## Exercise objective
After locating the line containing "Inspiration" in the entries below, please write out that line and the rest through the end exactly. Omit pictures.

## Task material
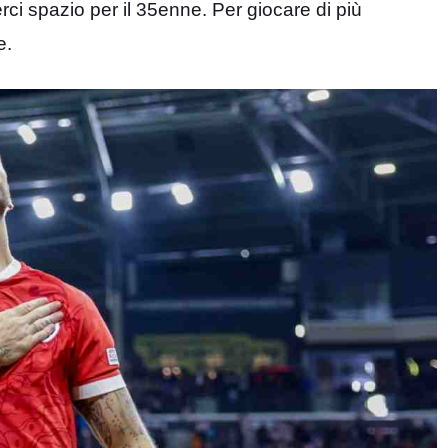
ci spazio per il 35enne. Per giocare di più
e.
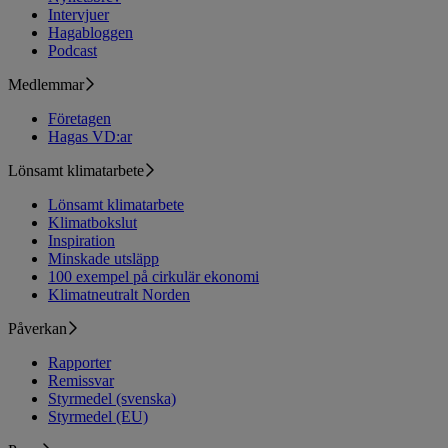
Intervjuer
Hagabloggen
Podcast
Medlemmar
Företagen
Hagas VD:ar
Lönsamt klimatarbete
Lönsamt klimatarbete
Klimatbokslut
Inspiration
Minskade utsläpp
100 exempel på cirkulär ekonomi
Klimatneutralt Norden
Påverkan
Rapporter
Remissvar
Styrmedel (svenska)
Styrmedel (EU)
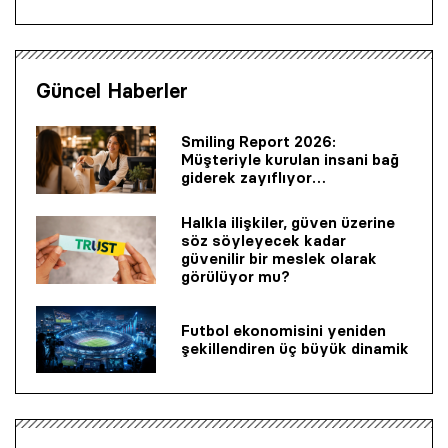
Güncel Haberler
Smiling Report 2026:
Müşteriyle kurulan insani bağ
giderek zayıflıyor…
Halkla ilişkiler, güven üzerine
söz söyleyecek kadar
güvenilir bir mes­lek olarak
görülüyor mu?
Futbol ekonomisini yeniden
şekillendiren üç büyük dinamik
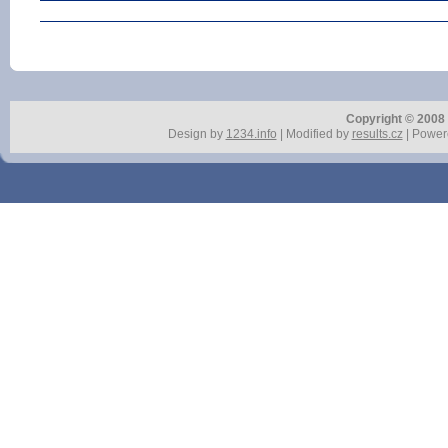
Copyright © 2008 r
Design by
1234.info
| Modified by
results.cz
| Power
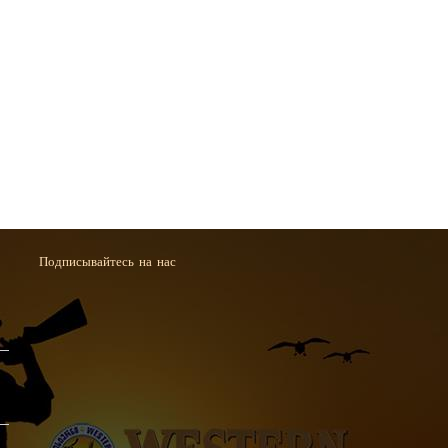
Подписывайтесь на нас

## Answer to the problem
Inspiration
Minskade utsläpp
100 exempel på cirkulär ekonomi
Klimatneutralt Norden
Påverkan
Rapporter
Remissvar
Styrmedel (svenska)
Styrmedel (EU)
Güncel Haberler
Smiling Report 2026:
Müşteriyle kurulan insani bağ
giderek zayıflıyor…
Halkla ilişkiler, güven üzerine
söz söyleyecek kadar
güvenilir bir mes­lek olarak
görülüyor mu?
Futbol ekonomisini yeniden
şekillendiren üç büyük dinamik
Copyright © 2008 r
Design by
1234.info
| Modified by
results.cz
| Power
Подписывайтесь на нас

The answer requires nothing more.